When displaying a timestamp, Linux converts the number of seconds into a date and time. This is simply to help humans understand the number. The conversion to a date and time is guided by the location and time zone of the device that is accessing the number. It also ensures that the day and month are displayed in the relevant language.

These two functions will convert a .Net DateTime into a Unix timestamp and vice versa.

C#
public static DateTime ConvertFromUnixTimestamp(ulong timestamp)
{
    DateTime origin = new DateTime(1970, 1, 1, 0, 0, 0, 0);
    return origin.AddSeconds(timestamp);
}

public static double ConvertToUnixTimestamp(DateTime? date = null)
{
    DateTime origin = new DateTime(1970, 1, 1, 0, 0, 0, 0);
    TimeSpan diff = (date ?? DateTime.Now) - origin;
    return Convert.ToDouble(Math.Floor(diff.TotalSeconds));
}

Year 2038 Problem

There are however limitations to the current implementation of Unix timestamps. On 32-bit data types, the date time 03:14:07 UTC on 19 January 2038 represents the maximum value an integer can hold. One second after this and the time will rollover, back to 1970. This is the second coming of the millennium bug. This is also known as the Y2K38 superbug or the Epochalypse.

Any system that uses data structures with 32-bit time representations is doomed to fail. A complete list of these data structures is very impossible to compile, but some well-known data structures suffer from the Unix time problem:

  • Many file systems utilise only 32 bits to express times in inodes.
  • Binary file formats (with time fields of 32 bits)
  • Databases with 32-bit time fields
  • Database query languages using UNIX_TIMESTAMP()-like commands (such as SQL)

The Unix time_t data type represents a point in time that is, on many platforms, a signed 32 bits integer. Most operating systems built for 64-bit hardware already make use of signed 64-bit time_t integers which have a new wraparound date that is more than twenty times bigger than the universe's estimated age: around 292 billion years from now.
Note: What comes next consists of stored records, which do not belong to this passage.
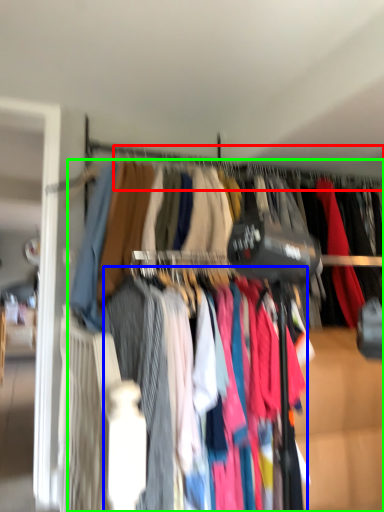
Question: Estimate the real-world distances between objects in this image. Which object is farther from clothesline (highlighted by a red box), clothing (highlighted by a blue box) or trousers (highlighted by a green box)?

Choices:
 (A) clothing
 (B) trousers

Answer: (B)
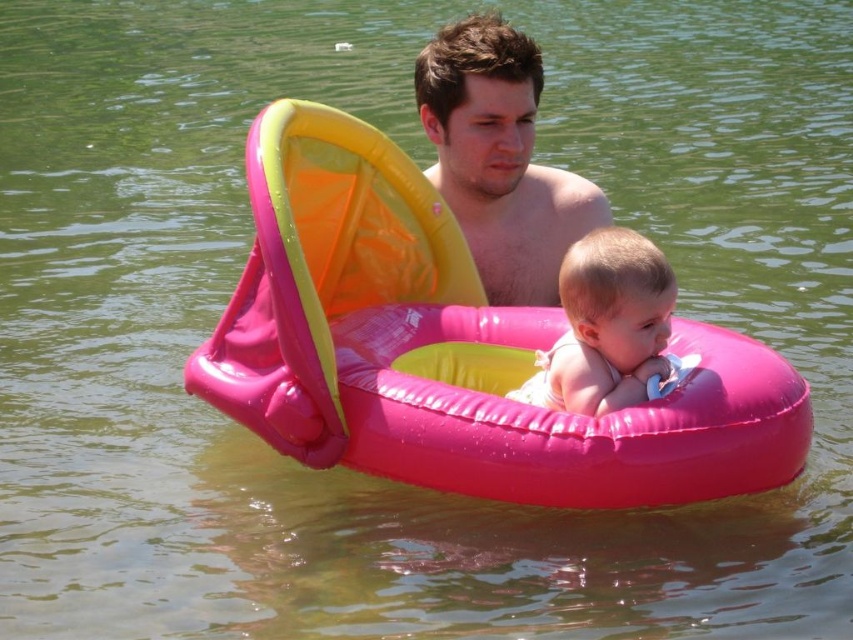
Question: Which point is farther from the camera taking this photo?

Choices:
 (A) coord(468,240)
 (B) coord(519,300)

Answer: (A)

Question: Is shiny brown hair at upper center thinner than shiny skin at center?

Choices:
 (A) yes
 (B) no

Answer: (B)

Question: Can you confirm if pink rubber baby float at center is positioned to the left of shiny skin at center?

Choices:
 (A) yes
 (B) no

Answer: (B)

Question: Can you confirm if shiny brown hair at upper center is positioned above shiny skin at center?

Choices:
 (A) yes
 (B) no

Answer: (A)

Question: Which is nearer to the pink rubber baby float at center?

Choices:
 (A) shiny skin at center
 (B) shiny brown hair at upper center

Answer: (B)

Question: Which object appears closest to the camera in this image?

Choices:
 (A) shiny skin at center
 (B) pink rubber baby float at center
 (C) shiny brown hair at upper center

Answer: (B)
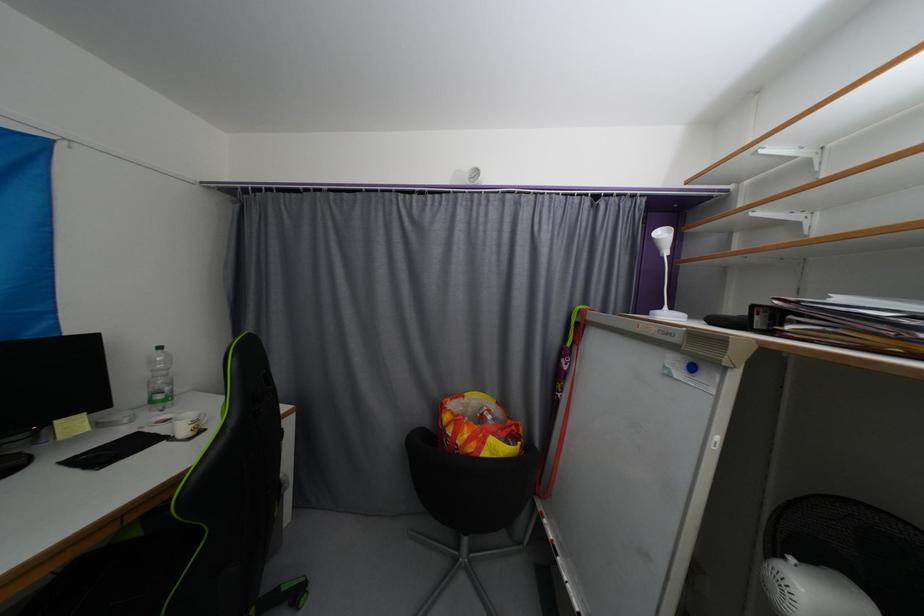
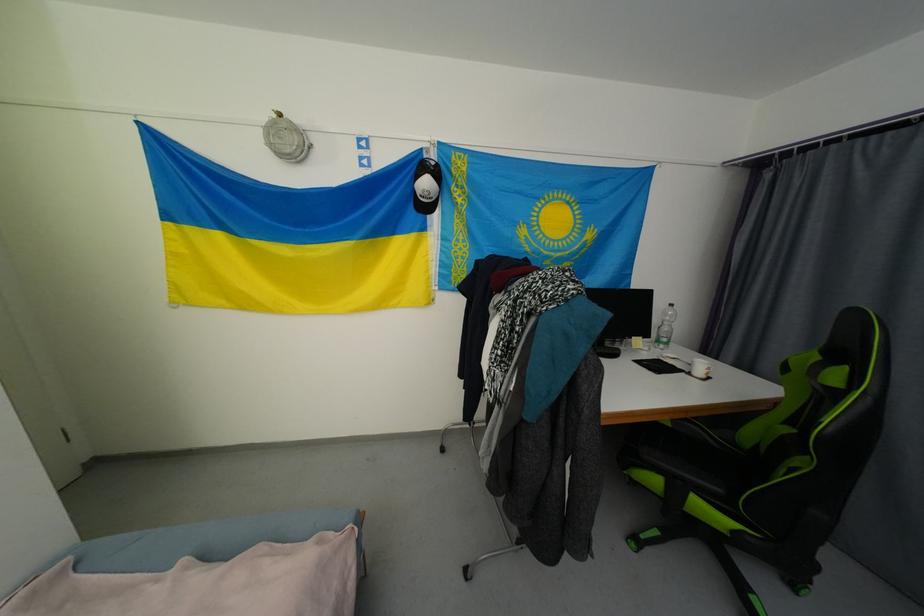
Question: Based on the continuous images, in which direction is the camera rotating? Reply with the corresponding letter.

Choices:
 (A) Left
 (B) Right
 (C) Up
 (D) Down

Answer: (A)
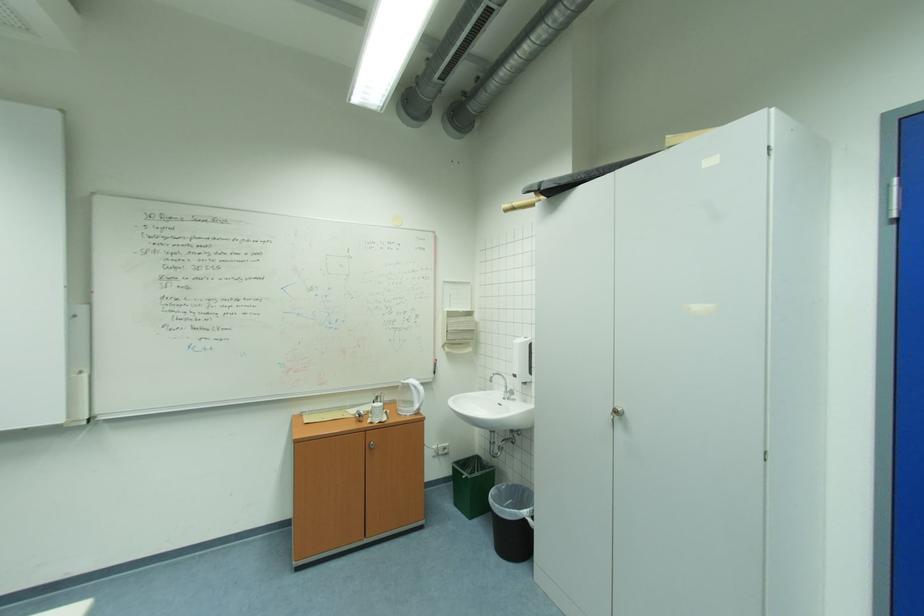
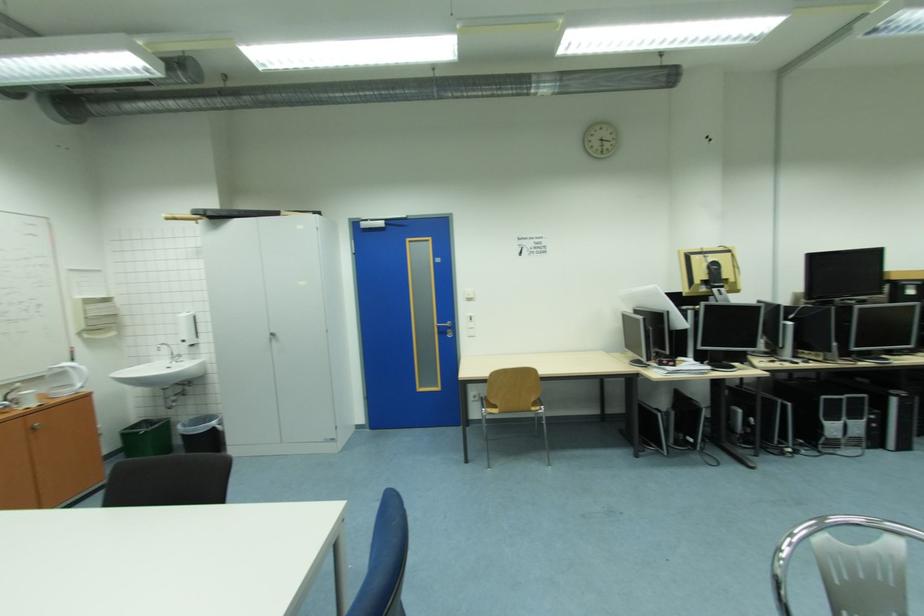
Find the pixel in the second image that matches [523,377] in the first image.

(189, 342)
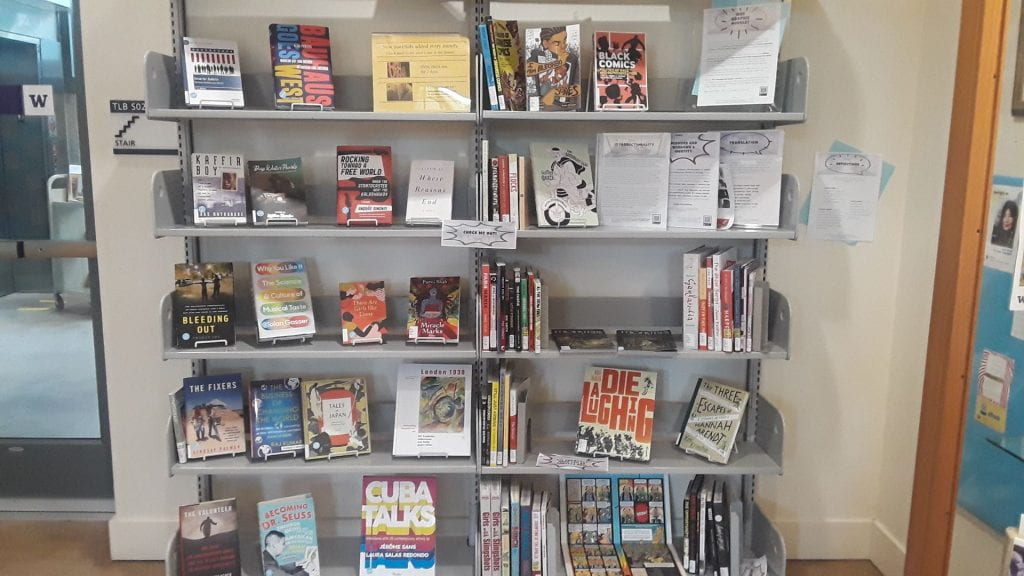
Where is `white paper on wall`? This screenshot has height=576, width=1024. white paper on wall is located at coordinates (850, 200).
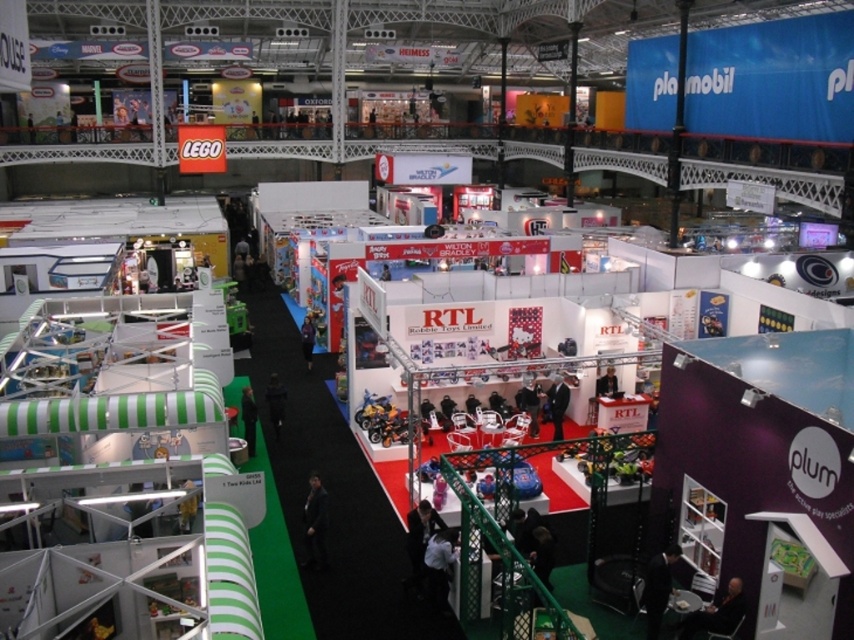
Does black matte jacket at center appear over black leather jacket at center?

No, black matte jacket at center is not above black leather jacket at center.

Where is `black matte jacket at center`? black matte jacket at center is located at coordinates 314,522.

How much distance is there between black matte jacket at center and black suit at center?

They are 8.50 meters apart.

Can you confirm if black matte jacket at center is positioned to the right of black suit at center?

No, black matte jacket at center is not to the right of black suit at center.

At what (x,y) coordinates should I click in order to perform the action: click on black matte jacket at center. Please return your answer as a coordinate pair (x, y). The width and height of the screenshot is (854, 640). Looking at the image, I should click on (314, 522).

Can you confirm if black leather jacket at lower right is positioned to the right of dark green fabric at center?

Indeed, black leather jacket at lower right is positioned on the right side of dark green fabric at center.

Between black leather jacket at lower right and dark green fabric at center, which one appears on the left side from the viewer's perspective?

Positioned to the left is dark green fabric at center.

Who is more forward, (x=646, y=620) or (x=249, y=388)?

Positioned in front is point (x=646, y=620).

Locate an element on the screen. This screenshot has width=854, height=640. black leather jacket at lower right is located at coordinates (658, 588).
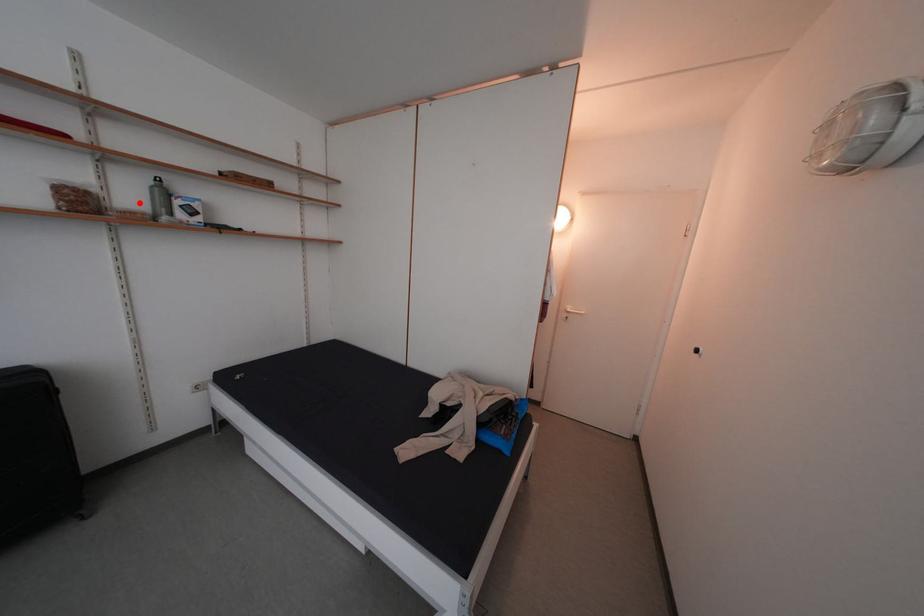
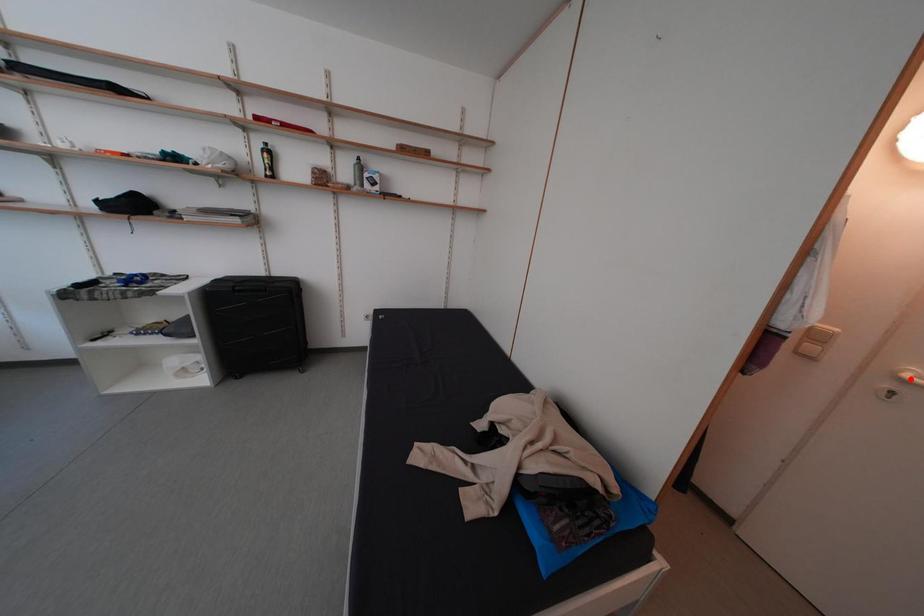
I am providing you with two images of the same scene from different viewpoints. A red point is marked on the first image and another point is marked on the second image. Does the point marked in image1 correspond to the same location as the one in image2?

No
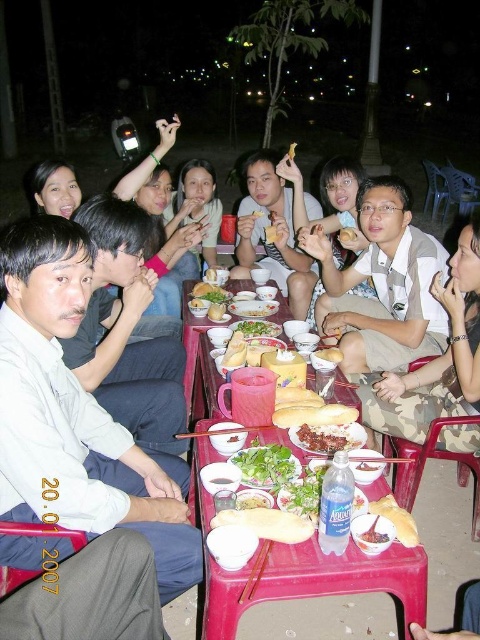
You are a photographer standing in front of the scene. You want to take a photo of the white matte shirt at left and the matte yellow bread at center. Which object will appear larger in your photo?

The white matte shirt at left appears larger in the photo because it is closer to the viewer than the matte yellow bread at center.

You are a guest at this dinner and want to reach for the shiny brown meat at center and the smooth yellow bread at center. Which one is wider?

The shiny brown meat at center is wider than the smooth yellow bread at center.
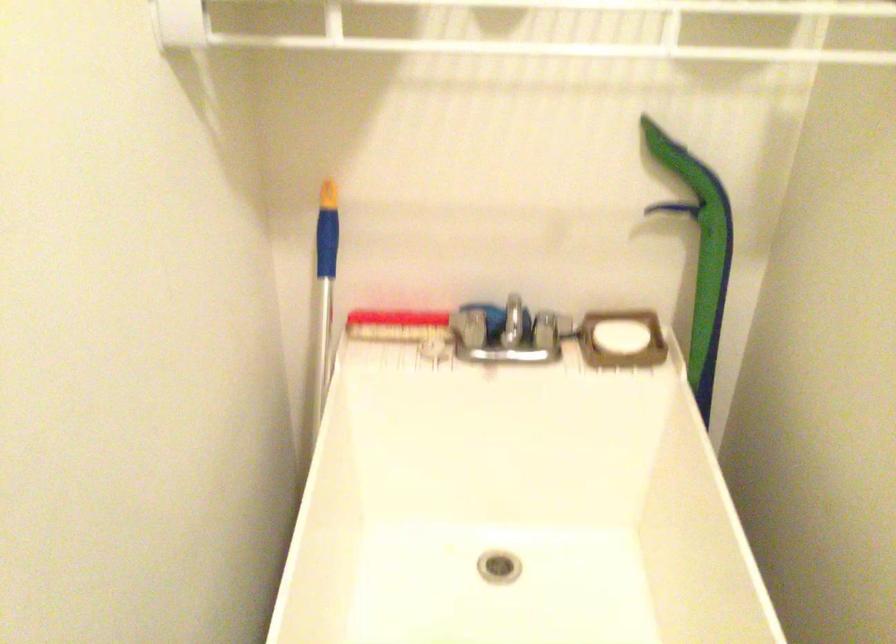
The Year 2038 problem has no universal answer. In the C, any change to the specification of the time_t data type would cause code-compatibility issues in any application where the date and time representations are dependent on the nature of the signed 32-bit time_t integer. Changing time_t to an unsigned 32-bit integer, for example, which would expand the range to 2106 may have a severe impact on programmes that save, retrieve, or modify dates before 1970, because such dates are represented by negative values. In an existing system, increasing the size of the time_t type to 64 bits would result in incompatible changes to structure architecture and function binary interface.